Ouf! Je ne me serais pas questionnée à ce point si ça n’avait  été d’une conversation qui a pris vie la semaine dernière entre quelques collègues et moi. « C’est ben d’valeur, moi, ils vont chercher dans le dictionnaire. Je n’encouragerai pas la lâcheté. » « Mais s’ils avaient le droit, pendant leur moment de lecture en début de période, de jeter un oeil sur la définition d’un mot incompris en ayant recours à un dictionnaire en ligne qu’ils peuvent consulter grâce au portable qu’ils ont comme outil de travail, ne croyez-vous pas qu’ils seraient davantage enclins à acquérir cette connaissance que s’ils avaient à se lever pour aller chercher un dictionnaire dans la bibliothèque, et ce, devant les yeux de tous ceux qu’ils distrairaient de leur lecture? » « Il n’en est pas question! Je ne vais pas me mettre à vérifier qu’ils ne soient pas en train d’envoyer un courriel ou de faire autre chose sur leur portable. »
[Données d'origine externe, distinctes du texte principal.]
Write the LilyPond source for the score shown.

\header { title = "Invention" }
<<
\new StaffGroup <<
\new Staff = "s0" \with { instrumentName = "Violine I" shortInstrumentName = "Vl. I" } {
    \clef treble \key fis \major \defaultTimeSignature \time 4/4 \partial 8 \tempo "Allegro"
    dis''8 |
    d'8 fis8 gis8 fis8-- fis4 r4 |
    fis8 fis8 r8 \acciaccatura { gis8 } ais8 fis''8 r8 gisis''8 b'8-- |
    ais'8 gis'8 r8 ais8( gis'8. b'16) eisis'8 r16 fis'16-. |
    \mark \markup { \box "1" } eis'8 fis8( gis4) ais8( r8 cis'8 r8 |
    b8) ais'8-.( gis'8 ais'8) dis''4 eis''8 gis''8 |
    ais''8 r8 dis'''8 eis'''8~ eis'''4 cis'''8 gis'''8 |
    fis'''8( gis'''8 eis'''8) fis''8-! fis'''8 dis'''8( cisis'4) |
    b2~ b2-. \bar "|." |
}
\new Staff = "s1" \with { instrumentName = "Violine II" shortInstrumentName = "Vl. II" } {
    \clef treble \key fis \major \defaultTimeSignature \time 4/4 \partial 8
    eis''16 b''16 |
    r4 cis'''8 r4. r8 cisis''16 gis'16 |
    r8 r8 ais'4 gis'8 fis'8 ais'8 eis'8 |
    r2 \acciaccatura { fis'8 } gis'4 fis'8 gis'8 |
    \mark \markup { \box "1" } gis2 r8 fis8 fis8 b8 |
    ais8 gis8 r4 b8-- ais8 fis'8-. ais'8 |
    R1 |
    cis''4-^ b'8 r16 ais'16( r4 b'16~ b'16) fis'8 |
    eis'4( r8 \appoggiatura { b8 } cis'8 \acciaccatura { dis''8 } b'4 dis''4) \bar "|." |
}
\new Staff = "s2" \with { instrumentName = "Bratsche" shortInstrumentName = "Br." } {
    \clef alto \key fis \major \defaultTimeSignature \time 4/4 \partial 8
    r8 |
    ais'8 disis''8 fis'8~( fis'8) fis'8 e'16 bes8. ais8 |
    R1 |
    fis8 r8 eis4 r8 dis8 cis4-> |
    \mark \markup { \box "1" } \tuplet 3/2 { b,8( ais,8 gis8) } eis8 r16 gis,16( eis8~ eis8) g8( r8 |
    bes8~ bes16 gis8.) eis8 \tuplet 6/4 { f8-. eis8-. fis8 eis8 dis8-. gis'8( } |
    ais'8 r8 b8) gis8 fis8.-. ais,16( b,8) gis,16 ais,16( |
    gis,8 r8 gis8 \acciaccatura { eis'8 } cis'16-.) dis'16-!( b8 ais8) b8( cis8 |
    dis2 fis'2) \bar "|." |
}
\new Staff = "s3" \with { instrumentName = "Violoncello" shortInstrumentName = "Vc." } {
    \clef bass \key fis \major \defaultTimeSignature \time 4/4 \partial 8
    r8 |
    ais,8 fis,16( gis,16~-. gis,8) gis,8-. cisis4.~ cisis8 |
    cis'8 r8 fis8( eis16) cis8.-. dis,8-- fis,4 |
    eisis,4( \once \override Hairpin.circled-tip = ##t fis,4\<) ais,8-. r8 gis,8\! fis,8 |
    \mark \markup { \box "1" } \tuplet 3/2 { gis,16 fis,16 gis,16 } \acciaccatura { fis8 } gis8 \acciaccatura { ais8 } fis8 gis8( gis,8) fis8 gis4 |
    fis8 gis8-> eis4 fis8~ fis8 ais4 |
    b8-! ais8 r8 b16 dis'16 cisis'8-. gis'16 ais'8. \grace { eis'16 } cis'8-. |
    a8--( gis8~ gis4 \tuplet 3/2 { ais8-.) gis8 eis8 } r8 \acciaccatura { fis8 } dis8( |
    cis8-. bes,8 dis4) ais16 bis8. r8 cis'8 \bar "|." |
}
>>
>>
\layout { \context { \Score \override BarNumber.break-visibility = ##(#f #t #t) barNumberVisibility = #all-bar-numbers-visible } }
L’ordinateur, et tout ce qu’il offre, fait partie de la réalité du 21e siècle. Qui parviendrait à suivre la parade s’il n’avait pas accès à cet outil? Quel enseignant fait encore tout à la main? Quel prof ne bénéficie pas du support du correcteur intégré à Word, entre autres, lorsqu’il confectionne ses notes de cours ou ses exercices? Lorsqu’il sort des quatre murs de l’école, quel élève utilise fréquemment la feuille de papier à la maison ou dans son emploi? Je ne suis pas en train de dire qu’il faut mettre de côté cette sacro-sainte feuille. Peut-on seulement ne pas oublier que, hors des murs de l’école, elle n’est plus aussi omniprésente?

Par ces simples exemples de dictionnaire et de feuille mobile, je me rends compte que l’école est peut-être quelque peu déconnectée de la réalité qui a cours à l’extérieur de ses murs. L’école, lieu d’apprentissage, est-elle limitative? L’élève a-t-il l’opportunité d’apprendre davantage  à l’extérieur? Et si l’école décidait de valser avec la réalité afin de faire voir aux élèves les possibilités infinies d’acquisition de connaissances (et de compétences, il va sans dire!) qu’offrent les nouvelles technologies? Faisons-leur voir l’outil plutôt que le jeu… Non?